WORK ORDER: Every entry in the data is to be written out exactly; no picture belongs in the copy.

[Before-and-after page screenshots]
========================================
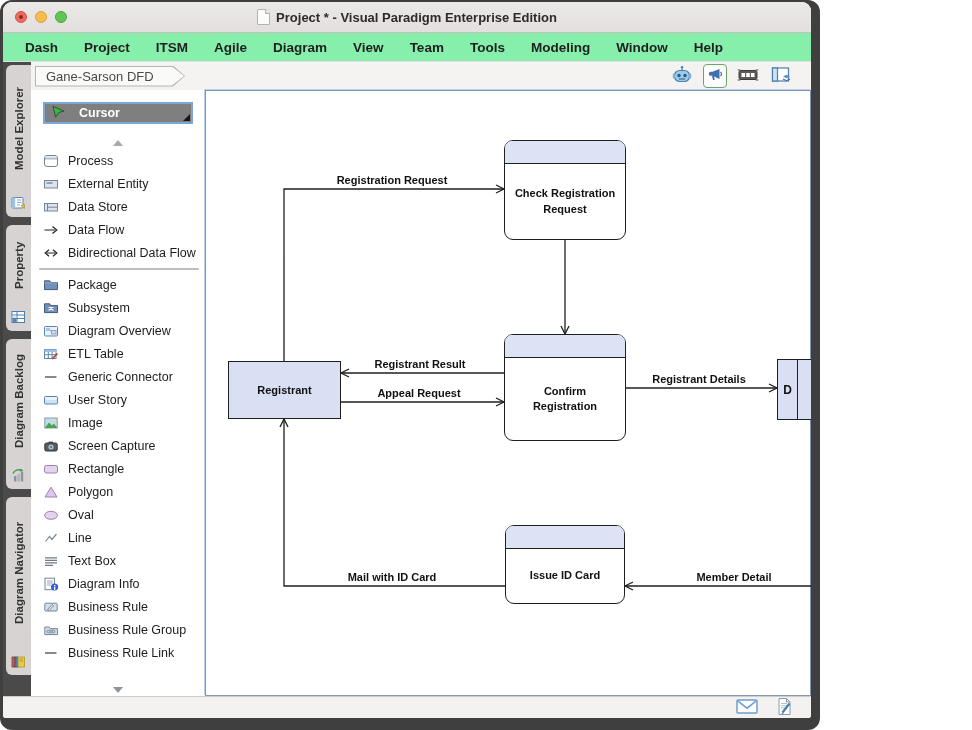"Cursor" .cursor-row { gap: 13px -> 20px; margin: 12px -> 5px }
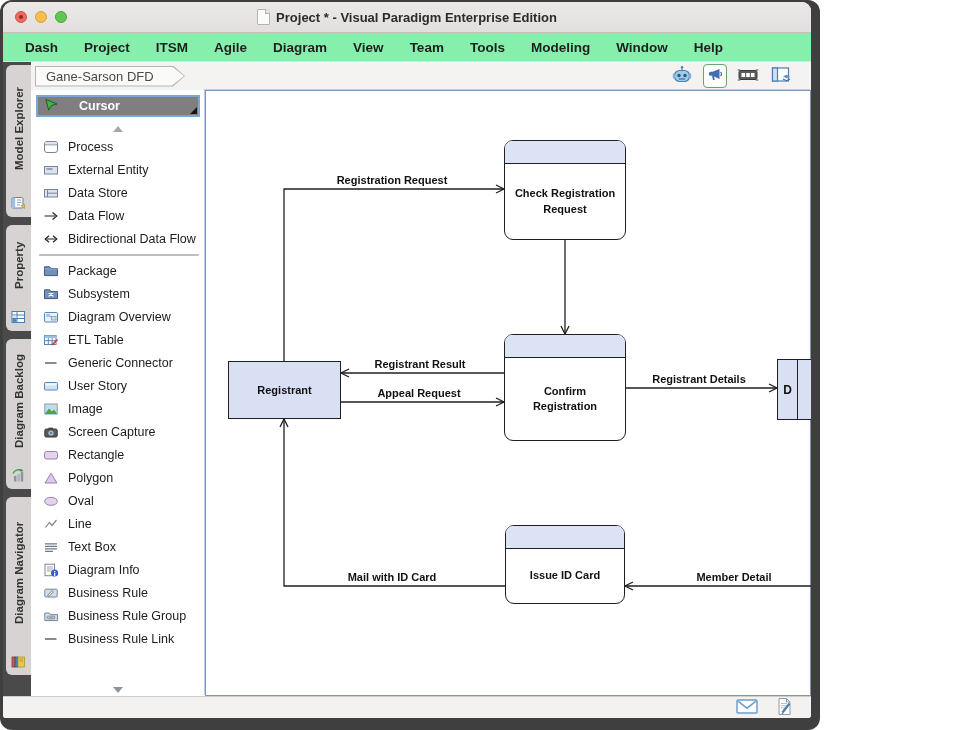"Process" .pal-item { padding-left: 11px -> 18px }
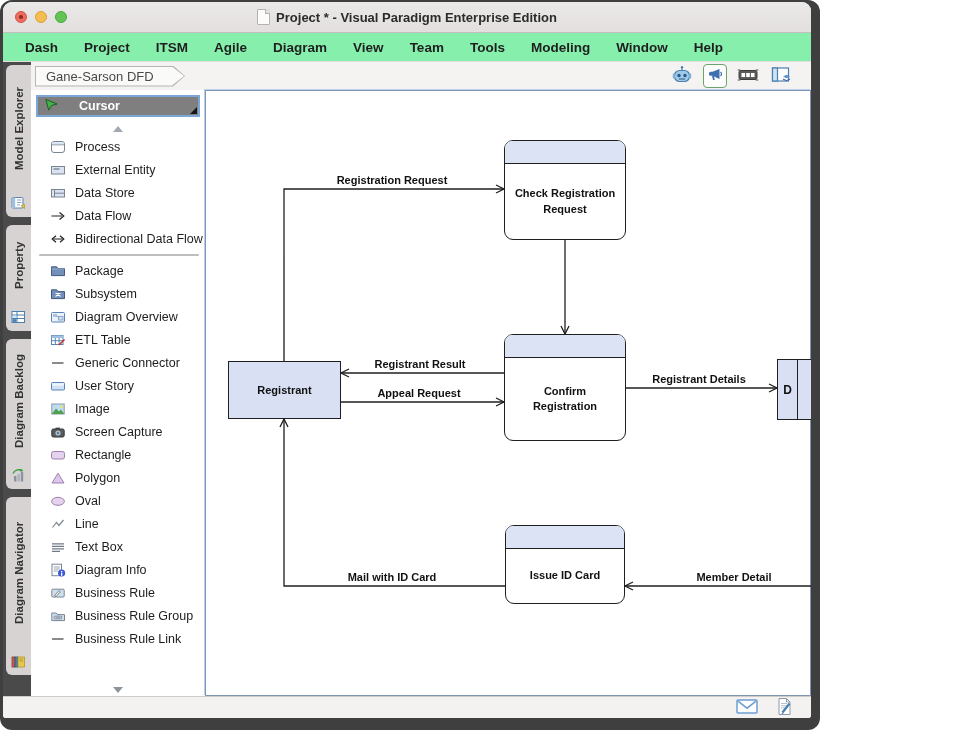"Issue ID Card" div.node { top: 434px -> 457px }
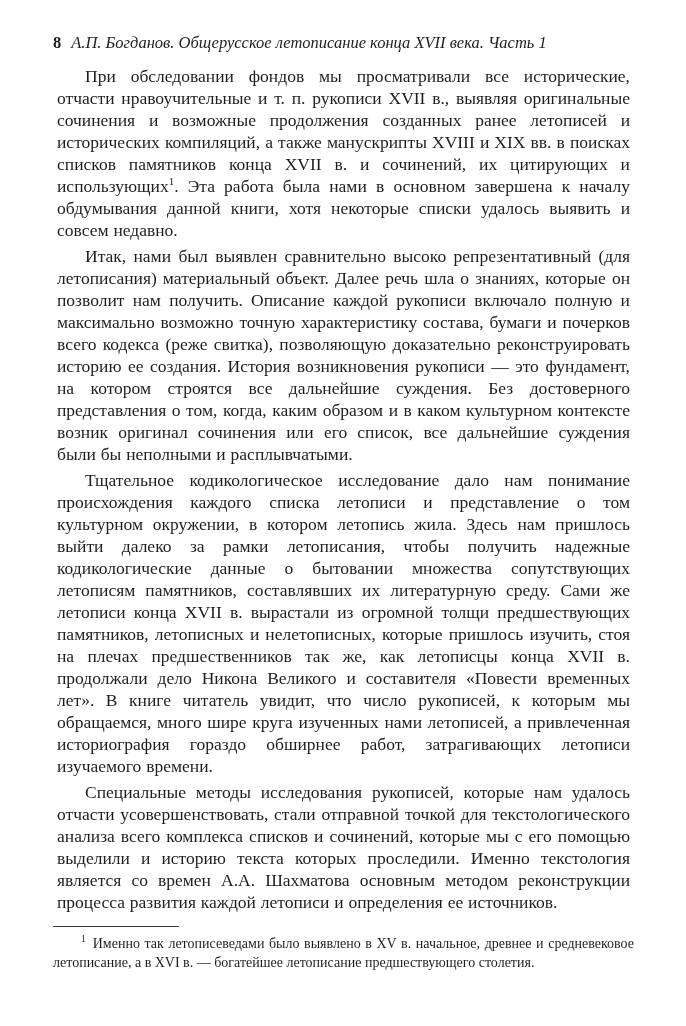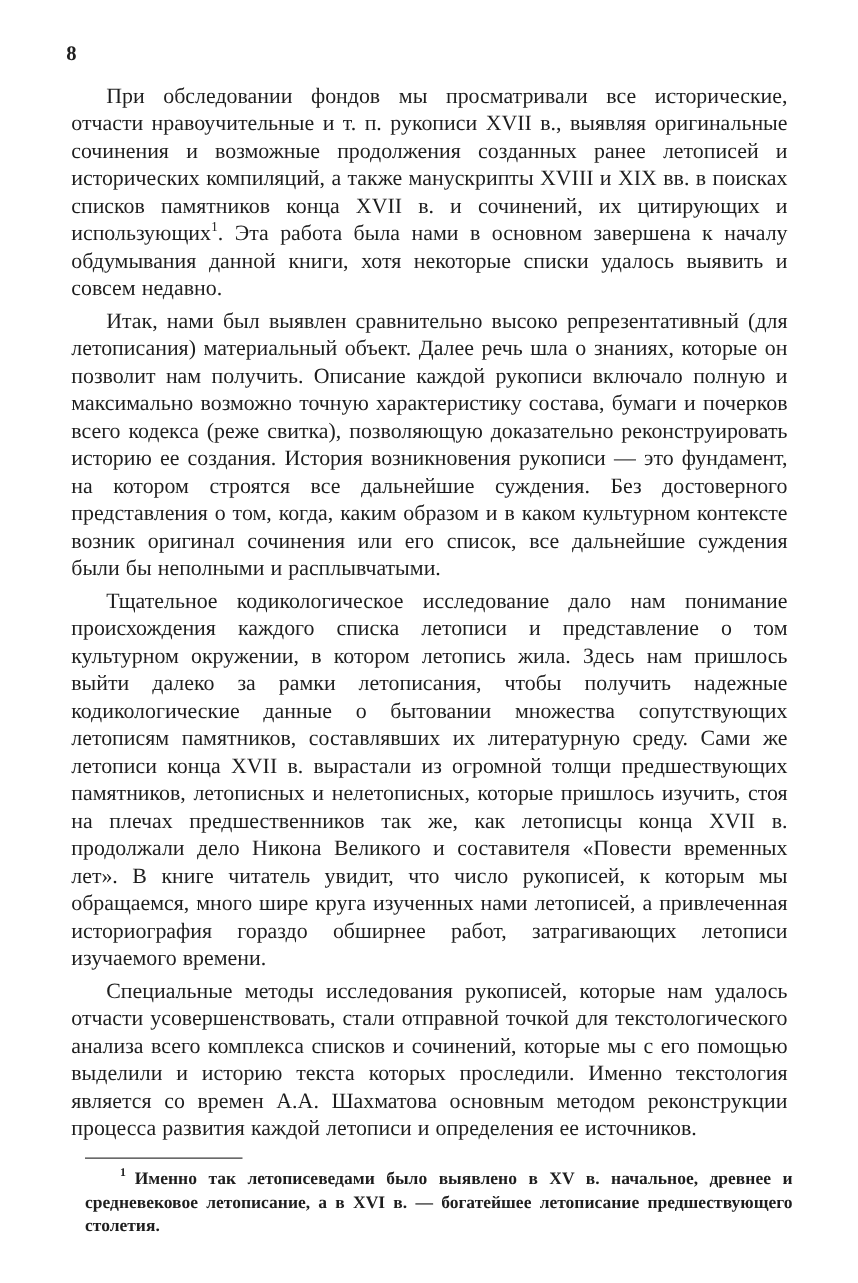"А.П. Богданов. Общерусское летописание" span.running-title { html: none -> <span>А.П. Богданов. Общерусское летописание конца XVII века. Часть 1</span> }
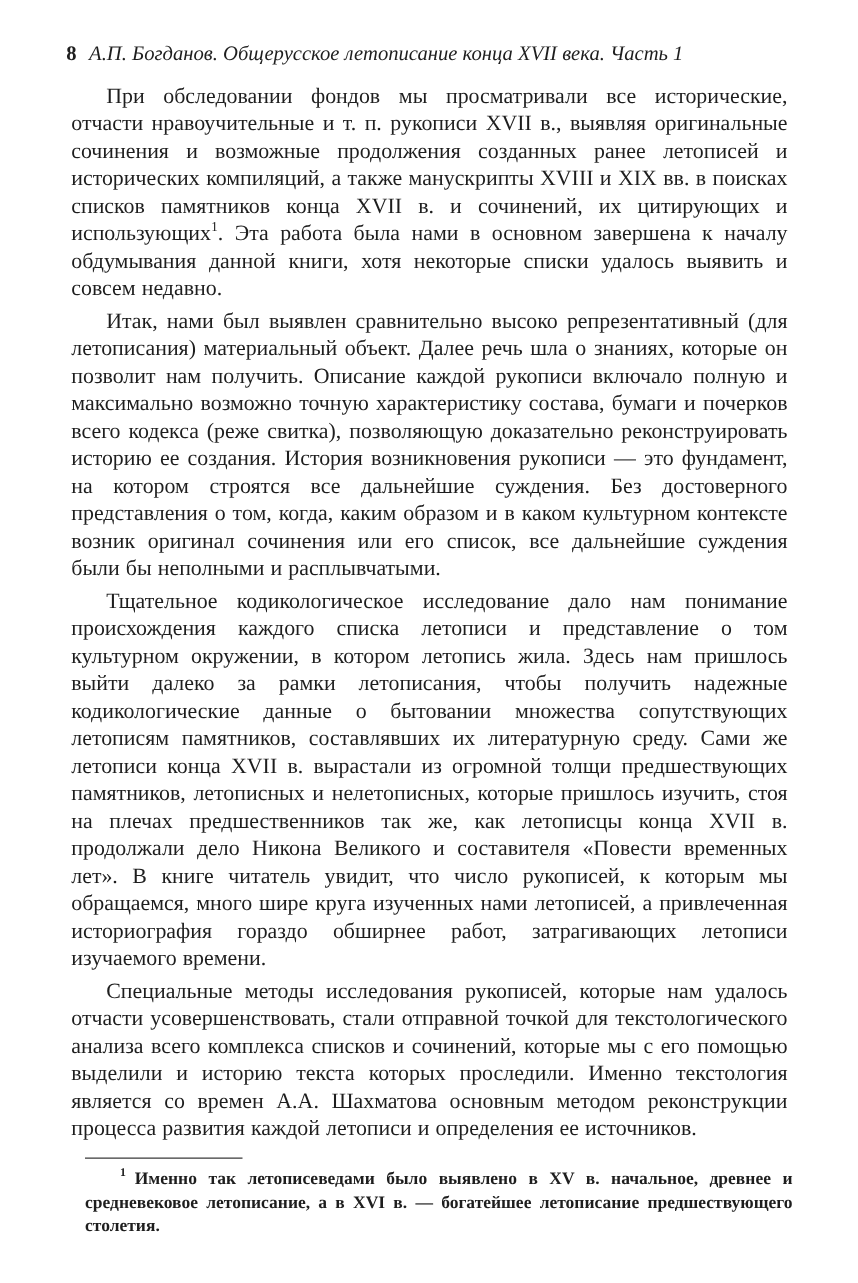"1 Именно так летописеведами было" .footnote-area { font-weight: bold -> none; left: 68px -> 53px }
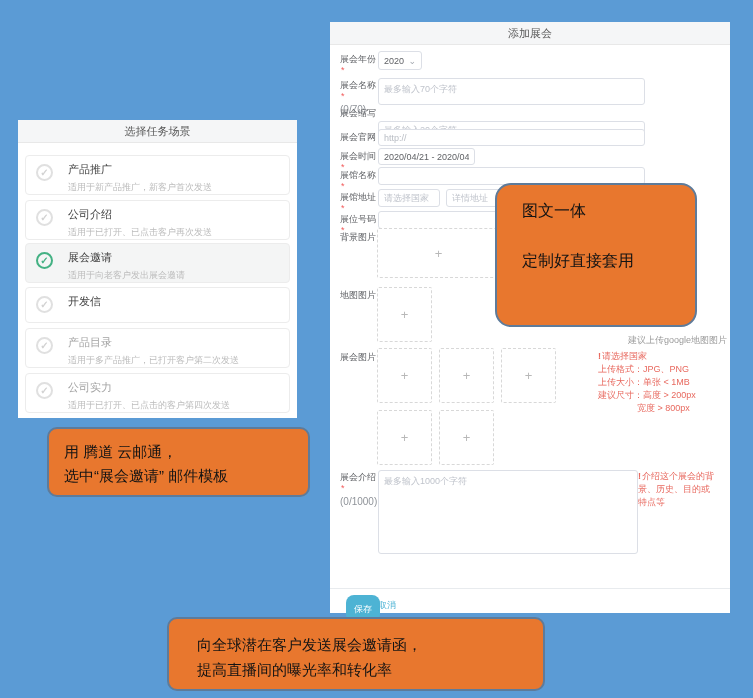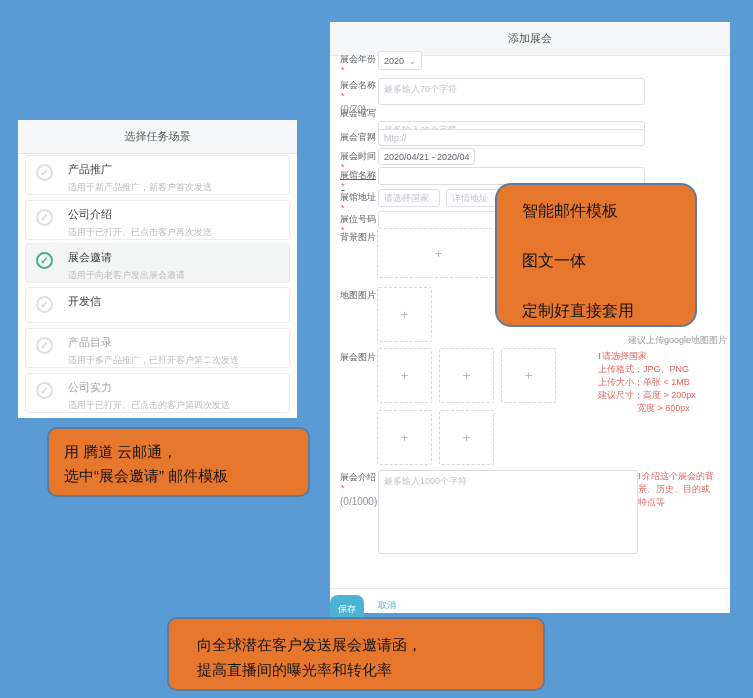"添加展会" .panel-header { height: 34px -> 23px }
========================================
RESULT OF THIS EXERCISE:
"Cursor" .cursor-row { gap: 13px -> 20px; margin: 12px -> 5px }
"Process" .pal-item { padding-left: 11px -> 18px }
"Issue ID Card" div.node { top: 434px -> 457px }
"А.П. Богданов. Общерусское летописание" span.running-title { html: none -> <span>А.П. Богданов. Общерусское летописание конца XVII века. Часть 1</span> }
"1 Именно так летописеведами было" .footnote-area { font-weight: bold -> none; left: 68px -> 53px }
"添加展会" .panel-header { height: 34px -> 23px }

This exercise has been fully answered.